**WHAT NEEDS TO BE DONE:**
Answer these questions from the post about the ambulance worker's lawsuit:
(a) How old is Joan Boardman?
(b) Where did the technician fall, and what was he going to fetch?
(c) How long does the writer think an injured worker in the LAS stays off work on full pay?

**SOURCE EXTRACT:**
+ + + + +

Here's a thing - when there is an ambulance news story I often get emails from people asking if I've seen it. I've yet to see as many people email me over a story as this one. (And I like getting these sorts of emails, as sometimes I'll have missed the story).
An elderly couple say they are distressed as an ambulance worker wants to sue them after falling during a call to their Lincolnshire home.
The technician fell over on 82-year-old Joan Boardman's driveway in Louth as he went to fetch a stretcher.
The Boardmans have now received a letter from his solicitors saying he is seeking damages for personal injury.
Now the important thing is that I don't know any details of this case - so anything that I have to say on the subject is pretty much guesswork and supposition.
The first thing that I would suggest that if the ambulance worker suffered an injury, he would be off work on full pay for quite some time (I think it's six months down here in the LAS).
Secondly - I would suggest that if he had injured himself in a place of work, say a factory, then yes - health and safety law applies. I don't think, and I am certainly no lawyer, that health and safety law doesn't apply to homeowners in their own home. There isn't, as far as I know, any legislation saying that a path on private property has to be well lit.
Thirdly - We work in inherently difficult situations, lighting is often poor, sometimes there is a lot of rubbish around the place we work and occasionally there are some everyday hazards, like loose carpeting and the like. Accidents sometimes happen and falling over is often no-ones fault but your own.
I would also disagree with the comment from the Unison person who said,
"I can understand people finding it hard to believe but of course if someone is injured during work then somebody has got to take liability."
Now a disclaimer - I don't like Unison - but even with that said, has there ever been a dafter thing said? We don't live in a perfectly predictable world and sometimes things go wrong for no reason apart from blind chance. Actually without that randomness of life my work would be a lot more boring.

+ + + + +

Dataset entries

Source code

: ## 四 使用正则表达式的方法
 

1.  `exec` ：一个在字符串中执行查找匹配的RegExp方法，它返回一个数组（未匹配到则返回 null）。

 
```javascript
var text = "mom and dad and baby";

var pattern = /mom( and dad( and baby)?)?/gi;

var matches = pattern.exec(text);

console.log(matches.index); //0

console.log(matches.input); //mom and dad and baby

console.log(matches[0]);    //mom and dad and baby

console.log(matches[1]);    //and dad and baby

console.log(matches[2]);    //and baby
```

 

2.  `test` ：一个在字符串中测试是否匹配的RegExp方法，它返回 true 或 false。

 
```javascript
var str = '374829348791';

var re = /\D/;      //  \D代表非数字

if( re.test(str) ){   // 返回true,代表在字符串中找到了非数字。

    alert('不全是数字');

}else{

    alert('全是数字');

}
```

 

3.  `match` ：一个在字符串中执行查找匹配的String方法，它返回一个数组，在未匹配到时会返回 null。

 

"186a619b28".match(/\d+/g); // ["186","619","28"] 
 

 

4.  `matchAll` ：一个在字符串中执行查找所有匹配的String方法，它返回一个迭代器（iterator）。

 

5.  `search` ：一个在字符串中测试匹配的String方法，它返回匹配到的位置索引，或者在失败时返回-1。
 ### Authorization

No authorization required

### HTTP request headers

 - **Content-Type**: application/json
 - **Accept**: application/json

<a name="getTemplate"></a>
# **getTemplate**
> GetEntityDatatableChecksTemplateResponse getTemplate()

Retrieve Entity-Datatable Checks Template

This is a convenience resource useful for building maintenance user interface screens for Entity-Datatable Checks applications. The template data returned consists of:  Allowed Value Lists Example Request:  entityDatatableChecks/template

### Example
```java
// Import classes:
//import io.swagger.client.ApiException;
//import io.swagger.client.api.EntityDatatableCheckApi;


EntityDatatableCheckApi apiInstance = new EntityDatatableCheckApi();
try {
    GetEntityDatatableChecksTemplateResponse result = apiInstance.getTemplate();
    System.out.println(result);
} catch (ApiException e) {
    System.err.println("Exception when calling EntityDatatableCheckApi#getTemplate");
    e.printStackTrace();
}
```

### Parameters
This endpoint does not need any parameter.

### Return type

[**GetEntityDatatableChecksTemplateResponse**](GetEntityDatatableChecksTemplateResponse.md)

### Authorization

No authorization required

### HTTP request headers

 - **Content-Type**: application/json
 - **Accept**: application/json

+ + + + +

**ANSWER TO THE PROBLEM:**
(a) 82.
(b) He fell on her driveway in Louth while going to fetch a stretcher.
(c) Six months.